> **Work to be completed**
Tally the rows that contain the string "한국응용생명화학회" and give only the number.
###
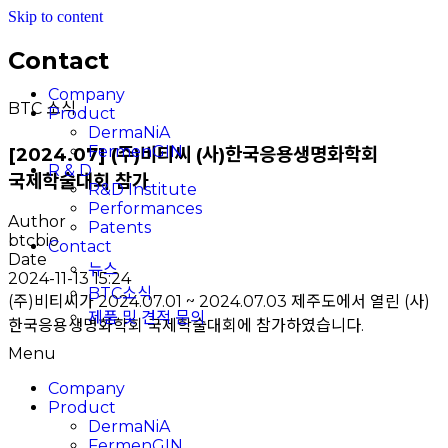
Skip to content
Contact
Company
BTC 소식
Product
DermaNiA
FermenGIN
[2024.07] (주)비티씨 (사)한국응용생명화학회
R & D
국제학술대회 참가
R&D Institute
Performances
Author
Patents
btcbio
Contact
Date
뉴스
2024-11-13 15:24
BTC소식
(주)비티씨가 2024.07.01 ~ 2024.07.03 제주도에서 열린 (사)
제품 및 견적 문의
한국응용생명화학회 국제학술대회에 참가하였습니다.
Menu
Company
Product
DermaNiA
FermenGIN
###
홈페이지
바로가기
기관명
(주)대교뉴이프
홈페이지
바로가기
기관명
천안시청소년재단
###
> **Solution for this exercise**
2